Link to Pubmed [PMID] – 23155168
J. Neurophysiol. 2013 Feb;109(3):711-20
Signal processing in neuritic trees is ruled by the concerted action of passive and active membrane properties that, together, determine the degree of electrical compartmentalization of these trees. We analyzed how active properties modulate spatial propagation of graded signals in a pair of nonspiking (NS) neurons of the leech. NS neurons present a very extensive neuritic tree that mediates the interaction with all the excitatory motoneurons in leech ganglia. NS cells express voltage-activated Ca(2+) conductances (VACCs) that, under certain experimental conditions, evoke low-threshold spikes. We studied the distribution of calcium transients in NS neurons loaded with fluorescent calcium probes in response to low-threshold spikes, electrical depolarizing pulses, and synaptic inputs. The three types of stimuli evoked calcium transients of similar characteristics in the four main branches of the neuron.
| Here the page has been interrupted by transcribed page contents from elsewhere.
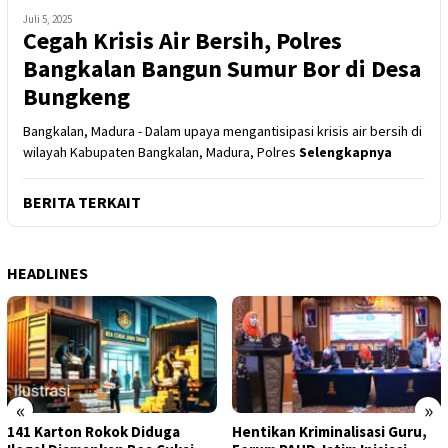
Juli 5, 2025
Cegah Krisis Air Bersih, Polres
Bangkalan Bangun Sumur Bor di Desa
Bungkeng
Bangkalan, Madura - Dalam upaya mengantisipasi krisis air bersih di
wilayah Kabupaten Bangkalan, Madura, Polres
Selengkapnya
BERITA TERKAIT
HEADLINES
«
»
141 Karton Rokok Diduga
Hentikan Kriminalisasi Guru,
The magnitude of the calcium transients evoked by electrical pulses was a graded function of the change in NS membrane potential and depended on the baseline potential level. The underlying VACCs were partially inactivated at rest and strongly inactivated at -20 mV. Stimulation of mechanosensory pressure cells evoked calcium transients in NS neurons whose amplitude was a linear function of the amplitude of the postsynaptic response. The results evidenced that VACCs aid an efficient propagation of graded signals, turning the vast neuritic tree of NS cells into an electrically compact structure.